Tuberculosis (TB) is the world’s leading infectious disease killer; in 2024, 10.7 million people fell ill with TB and 1.23 million died. Prevention is crucial, and while promising vaccine candidates are in the pipeline, preventive therapy is the best course for people at risk of moving from infection to active disease. Current TB preventive therapy (TPT) regimens require taking antibiotics for one to six or more months, but not all are eligible for the existing one-month treatment option. For people with TB infection, it is challenging to sustain a long therapy course, especially because those without active disease do not have symptoms. It also challenges families and treatment programs to have to give different regimens depending on people’s health conditions — for example, pregnancy, HIV or exposure to drug-susceptible or drug-resistant TB. SMART4TB’s Bedaquiline Roll-out Evidence in Contacts and People Living with HIV to Prevent TB (BREACH-TB) trial is attempting to tackle some of these challenges with a simplified universal TPT of one month of bedaquiline.
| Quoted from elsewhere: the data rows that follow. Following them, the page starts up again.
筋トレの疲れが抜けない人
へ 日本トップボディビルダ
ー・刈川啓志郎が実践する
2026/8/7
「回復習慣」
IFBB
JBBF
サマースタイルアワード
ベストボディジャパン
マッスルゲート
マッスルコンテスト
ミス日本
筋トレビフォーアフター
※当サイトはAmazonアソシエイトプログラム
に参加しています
The trial’s first site is in Tanzania, led by Dr. James Ngocho, a clinical research scientist at Kilimanjaro Clinical Research Institute and a senior lecturer at Kilimanjaro Christian Medical College University. Dr. Ngocho is inspired by the potential of a shorter treatment plan that has the potential to retain more people on treatment and lower costs for healthcare systems. “If this trial is successful, one-month preventive therapy for all would be sustainable for our communities, physicians and systems. We know from experience that as time goes on, we lose people who do not want to take medication when they are not experiencing an active infection. We would have a much easier time keeping them on treatment for one month.”
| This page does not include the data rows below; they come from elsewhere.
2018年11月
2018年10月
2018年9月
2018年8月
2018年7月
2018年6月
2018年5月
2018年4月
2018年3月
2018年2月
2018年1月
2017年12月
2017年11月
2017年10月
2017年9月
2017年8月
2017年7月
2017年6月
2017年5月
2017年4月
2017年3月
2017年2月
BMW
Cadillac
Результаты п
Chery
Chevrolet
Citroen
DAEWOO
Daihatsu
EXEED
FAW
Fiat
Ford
U.S.-based trial co-investigator, Dr. Eric Nuermberger, a professor of medicine at Johns Hopkins University School of Medicine, believes prevention is key to managing TB worldwide and a one-month regimen will help people who have been exposed to drug-resistant TB or who must manage complex drug-drug interactions, as the only existing one-month TPT regimen can interact with drugs, including some antiretrovirals used to treat HIV. “It has become clear over the last decade or two, the easier that we can make regimens for people to both tolerate and complete, the more effective they can be. Because this regimen is based on just one drug for one month, and has fewer drug-drug interactions, it reduces pill burden and is easier to take with other medications.”

Both Dr. Ngocho and Dr. Nuermberger were drawn to working on TB by the potential to make a real-world impact on a disease that they had seen historically and contemporaneously ravage societies. “I started my career working with people living with HIV, and TB was a common co-infection, so I wanted to learn more about it and help improve the lives of people living with HIV. I have seen children, families and relatives struggle with TB, and I know that if we can stop it from moving through a household, it will make a big difference,” said Dr. Ngocho.

If the trial is successful, it paves the way for a long-acting injectable, a form of treatment that Dr. Nuermberger describes as an efficient “one and done” solution. However, that will work for some, but not all, people who need preventive treatment. “We know from experience that it is important to have options. Oral treatment will always play a role, so having this potential in our arsenal to help end TB is vital.”

BREACH-TB plans to open sites in Mongolia, Peru and Uganda later this year.